■ **Goal A**: According to the post on congruence modulo m, what kind of integer must m be?
■ **Goal B**: Render this sentence from the post on congruence modulo m in Spanish: "Find a formula for the integer with smallest absolute value that is congruent to an integer a modulo m, where m is a positive integer."

Congruence modulo m: Find Smallest Int Value

[pc2-brazil]

Homework Statement

Find a formula for the integer with smallest absolute value that is congruent to an integer a modulo m, where m is a positive integer.

Homework Equations

An integer x is congruent to an integer a modulo m if and only if:
$$x \equiv a \pmod m$$

The Attempt at a Solution

From the definition:
$$x \mod m = a \mod m$$
or:
$$x - a = km$$
where k is an integer.
From the division "algorithm":
$$x = mq + a\mod m$$
where q is the quotient.
But I'm not sure on how to proceed from here. The textbook gives a strange answer: $x \mod m$ if $x \mod m \leq \left \lceil m/2 \right \rceil$ and $(x \mod m) - m$ if $x \mod m > \left \lceil m/2 \right \rceil$
I would say that the smallest absolute value of x is when the quotient (q above) is 0. Thus:
$$x=a\mod m$$
According to the answer, $x=a\mod m$ is only true if $x \mod m \leq \left \lceil m/2 \right \rceil$, but I can't figure out why.

Thank you in advance.

■ **Part of a data file**:
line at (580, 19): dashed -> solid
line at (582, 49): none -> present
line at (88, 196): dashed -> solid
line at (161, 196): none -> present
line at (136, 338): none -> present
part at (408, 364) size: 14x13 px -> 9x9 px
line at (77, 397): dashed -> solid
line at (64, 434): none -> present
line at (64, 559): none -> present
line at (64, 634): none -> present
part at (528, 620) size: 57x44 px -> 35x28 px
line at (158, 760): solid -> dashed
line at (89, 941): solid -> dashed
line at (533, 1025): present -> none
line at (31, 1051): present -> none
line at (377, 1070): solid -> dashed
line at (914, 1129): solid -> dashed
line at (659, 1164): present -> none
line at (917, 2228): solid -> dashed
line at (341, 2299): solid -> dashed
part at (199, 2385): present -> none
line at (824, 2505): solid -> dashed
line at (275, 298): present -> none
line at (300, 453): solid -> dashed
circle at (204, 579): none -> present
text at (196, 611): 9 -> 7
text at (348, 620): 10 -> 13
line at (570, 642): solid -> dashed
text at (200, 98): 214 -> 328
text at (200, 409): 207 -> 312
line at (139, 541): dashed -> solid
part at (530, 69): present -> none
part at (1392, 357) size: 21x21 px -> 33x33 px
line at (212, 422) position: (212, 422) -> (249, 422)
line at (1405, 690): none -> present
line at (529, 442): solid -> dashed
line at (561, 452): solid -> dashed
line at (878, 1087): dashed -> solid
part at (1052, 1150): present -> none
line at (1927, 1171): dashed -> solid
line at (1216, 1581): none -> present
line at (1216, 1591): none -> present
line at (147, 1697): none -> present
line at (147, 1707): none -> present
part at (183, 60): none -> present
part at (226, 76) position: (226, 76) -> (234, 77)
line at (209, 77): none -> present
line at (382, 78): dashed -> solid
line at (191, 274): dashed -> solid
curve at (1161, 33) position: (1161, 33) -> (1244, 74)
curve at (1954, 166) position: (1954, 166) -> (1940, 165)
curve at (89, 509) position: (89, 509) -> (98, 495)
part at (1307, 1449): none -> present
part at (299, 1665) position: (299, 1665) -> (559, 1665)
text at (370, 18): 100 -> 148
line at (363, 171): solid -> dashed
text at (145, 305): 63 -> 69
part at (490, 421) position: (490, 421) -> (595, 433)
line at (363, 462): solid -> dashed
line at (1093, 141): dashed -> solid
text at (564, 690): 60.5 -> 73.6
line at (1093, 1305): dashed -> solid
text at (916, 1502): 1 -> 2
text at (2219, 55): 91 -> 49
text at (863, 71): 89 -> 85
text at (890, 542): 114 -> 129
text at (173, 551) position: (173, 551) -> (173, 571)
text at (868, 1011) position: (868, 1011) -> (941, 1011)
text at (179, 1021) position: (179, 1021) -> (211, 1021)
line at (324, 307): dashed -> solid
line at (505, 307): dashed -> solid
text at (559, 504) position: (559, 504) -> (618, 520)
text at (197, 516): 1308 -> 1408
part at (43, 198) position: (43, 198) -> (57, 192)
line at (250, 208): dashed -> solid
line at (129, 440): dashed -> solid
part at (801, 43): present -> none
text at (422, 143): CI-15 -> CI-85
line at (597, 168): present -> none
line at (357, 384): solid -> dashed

■ **Exercise output A**: m must be a positive integer.

■ **Exercise output B**: Encuentra una fórmula para el entero de menor valor absoluto que es congruente con un entero a módulo m, donde m es un entero positivo.